• Text provided

But if you look at the fundamentals in that business, we're having more success than we've ever had in terms of selling new customers on our programs. That's the fundamental that we look at and why we're bullish on this business.

So we got a good team, much better execution, the work that we did when we "put the business in the shop" I think is really paying off, and the team execution is quite strong right now. That's really the bullishness.

Operator

Thank you. Our next question comes from the line of David Begleiter with Deutsche Bank. Please proceed with your questions..

David I. Begleiter - Deutsche Bank Securities, Inc.

Thank you. Doug, on Energy in terms of pricing.

Did pricing declines accelerate at all this quarter or have they been stable at these levels?.

Douglas M. Baker - Ecolab, Inc.

Yeah, they've been fairly stable. I mean, I think we're in our peak decline, if you will, sort of the culmination of pricing moves taken last year and pricing moves taken this year in the third quarter. It's modestly different than what we've experienced in the second quarter, and then we expect it to start improving from there.

So we're right around the bottom of the price impact, as well, too..

• What is needed
Please reproduce the earnings call excerpt above word for word, from its first line to its last. The rows can be left aside.

• Extracted entries

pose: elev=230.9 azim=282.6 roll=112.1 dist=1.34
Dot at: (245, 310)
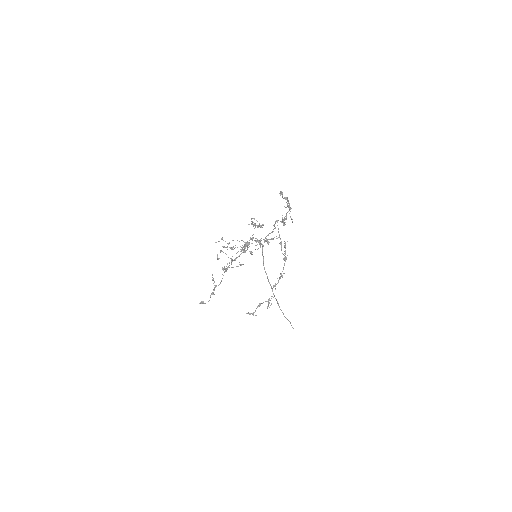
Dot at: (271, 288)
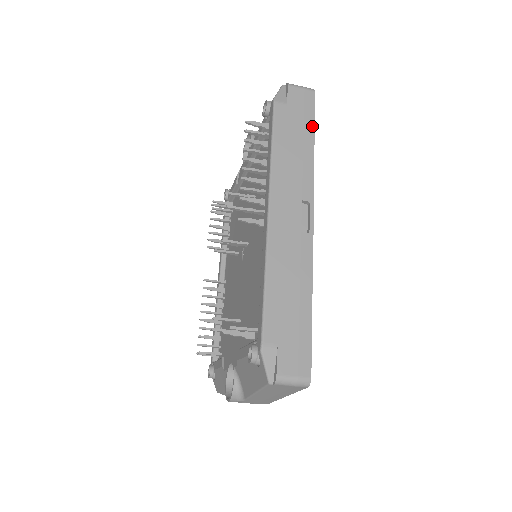
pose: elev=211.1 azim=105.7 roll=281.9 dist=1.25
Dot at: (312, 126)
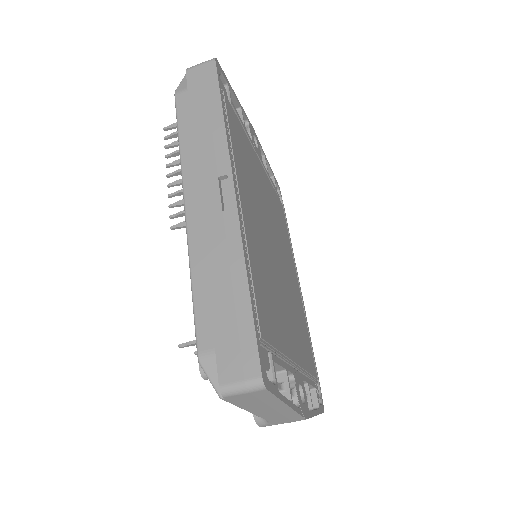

• Reply
But if you look at the fundamentals in that business, we're having more success than we've ever had in terms of selling new customers on our programs. That's the fundamental that we look at and why we're bullish on this business.

So we got a good team, much better execution, the work that we did when we "put the business in the shop" I think is really paying off, and the team execution is quite strong right now. That's really the bullishness.

Operator

Thank you. Our next question comes from the line of David Begleiter with Deutsche Bank. Please proceed with your questions..

David I. Begleiter - Deutsche Bank Securities, Inc.

Thank you. Doug, on Energy in terms of pricing.

Did pricing declines accelerate at all this quarter or have they been stable at these levels?.

Douglas M. Baker - Ecolab, Inc.

Yeah, they've been fairly stable. I mean, I think we're in our peak decline, if you will, sort of the culmination of pricing moves taken last year and pricing moves taken this year in the third quarter. It's modestly different than what we've experienced in the second quarter, and then we expect it to start improving from there.

So we're right around the bottom of the price impact, as well, too..